I sat down at the computer. The desktop wallpaper was a photo of them. Liam and Chloe, laughing on a beach, his arms wrapped around her from behind. It was dated six months ago. The day of our second canceled wedding.
Chloe leaned over my shoulder, her perfume cloying and sweet. "Oh, dear," she said, her voice full of fake sympathy. "It seems you've accidentally deleted my primary research file. All my work... gone."

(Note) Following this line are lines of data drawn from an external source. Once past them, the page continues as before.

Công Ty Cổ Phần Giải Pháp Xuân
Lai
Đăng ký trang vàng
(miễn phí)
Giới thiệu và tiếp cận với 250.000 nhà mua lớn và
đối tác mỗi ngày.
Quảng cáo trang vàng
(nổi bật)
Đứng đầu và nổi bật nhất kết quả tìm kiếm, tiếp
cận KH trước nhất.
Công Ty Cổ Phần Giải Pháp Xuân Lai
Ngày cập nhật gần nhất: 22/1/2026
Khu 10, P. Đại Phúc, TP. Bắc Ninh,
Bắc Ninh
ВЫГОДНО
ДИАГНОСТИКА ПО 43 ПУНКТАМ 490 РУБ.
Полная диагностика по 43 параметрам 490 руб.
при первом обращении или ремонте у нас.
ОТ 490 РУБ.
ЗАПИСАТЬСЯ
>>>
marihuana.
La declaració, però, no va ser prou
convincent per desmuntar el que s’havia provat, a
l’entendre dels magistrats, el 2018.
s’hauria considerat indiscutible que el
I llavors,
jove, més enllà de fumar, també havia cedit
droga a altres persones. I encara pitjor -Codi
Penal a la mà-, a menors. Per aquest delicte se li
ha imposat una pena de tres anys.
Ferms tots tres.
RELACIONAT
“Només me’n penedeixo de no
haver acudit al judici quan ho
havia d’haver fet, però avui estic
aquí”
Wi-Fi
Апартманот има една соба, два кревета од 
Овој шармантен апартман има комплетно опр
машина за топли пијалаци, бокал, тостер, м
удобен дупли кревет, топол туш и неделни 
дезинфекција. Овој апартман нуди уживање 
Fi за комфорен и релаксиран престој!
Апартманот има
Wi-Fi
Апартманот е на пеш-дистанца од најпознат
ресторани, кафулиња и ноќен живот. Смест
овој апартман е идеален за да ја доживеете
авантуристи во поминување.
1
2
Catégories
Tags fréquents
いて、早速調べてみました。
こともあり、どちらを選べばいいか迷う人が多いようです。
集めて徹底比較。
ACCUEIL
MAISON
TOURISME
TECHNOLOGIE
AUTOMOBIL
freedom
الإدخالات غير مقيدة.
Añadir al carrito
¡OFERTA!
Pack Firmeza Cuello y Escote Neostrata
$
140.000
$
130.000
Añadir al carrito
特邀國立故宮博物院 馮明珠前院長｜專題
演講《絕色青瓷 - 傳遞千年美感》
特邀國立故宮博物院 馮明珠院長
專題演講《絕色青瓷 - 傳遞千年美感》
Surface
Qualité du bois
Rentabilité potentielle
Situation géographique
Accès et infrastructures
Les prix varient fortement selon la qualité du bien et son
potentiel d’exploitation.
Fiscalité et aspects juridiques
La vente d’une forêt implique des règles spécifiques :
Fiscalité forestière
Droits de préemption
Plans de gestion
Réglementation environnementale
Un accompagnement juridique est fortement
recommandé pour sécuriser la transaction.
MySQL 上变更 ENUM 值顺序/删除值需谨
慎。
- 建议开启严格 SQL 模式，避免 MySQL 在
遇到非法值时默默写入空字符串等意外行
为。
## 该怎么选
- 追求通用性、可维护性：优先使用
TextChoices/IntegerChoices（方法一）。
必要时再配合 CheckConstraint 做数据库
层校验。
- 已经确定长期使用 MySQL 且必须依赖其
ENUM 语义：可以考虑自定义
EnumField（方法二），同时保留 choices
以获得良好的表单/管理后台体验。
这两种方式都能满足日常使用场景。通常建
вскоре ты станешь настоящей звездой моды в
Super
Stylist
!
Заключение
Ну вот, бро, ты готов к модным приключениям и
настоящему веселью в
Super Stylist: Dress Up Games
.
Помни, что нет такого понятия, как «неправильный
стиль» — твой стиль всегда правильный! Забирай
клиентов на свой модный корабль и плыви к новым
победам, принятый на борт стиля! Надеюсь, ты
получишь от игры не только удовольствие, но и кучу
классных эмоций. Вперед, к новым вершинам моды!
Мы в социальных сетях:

She immediately turned to Liam, her eyes welling with tears. "Liam, she did it on purpose! She's trying to sabotage me!"
"The file is time-stamped," I said calmly, not even looking at her. "The last access was three hours ago, from your IP address. I've been with Liam the whole time. It's impossible for me to have deleted it."
Liam didn't care about logic. He didn't care about the truth. He only saw Chloe's tears.
He strode across the room and slapped me.
The force of the blow snapped my head to the side, my cheek stinging.
"She would never lie to me," he snarled.
"Of course not," I said, tasting blood in my mouth. I looked him straight in the eye. "She's your precious Chloe. And I'm just the woman you happen to be engaged to."
"She needs to be taught a lesson, Liam," Chloe sobbed, clutching his arm.
"You're right," he said, his eyes cold and hard. "She does."
He grabbed my arm again, his grip even more brutal this time, and dragged me out of the office. "You're going to fix this," he said, his voice a low growl. "And you're going to learn some damn respect."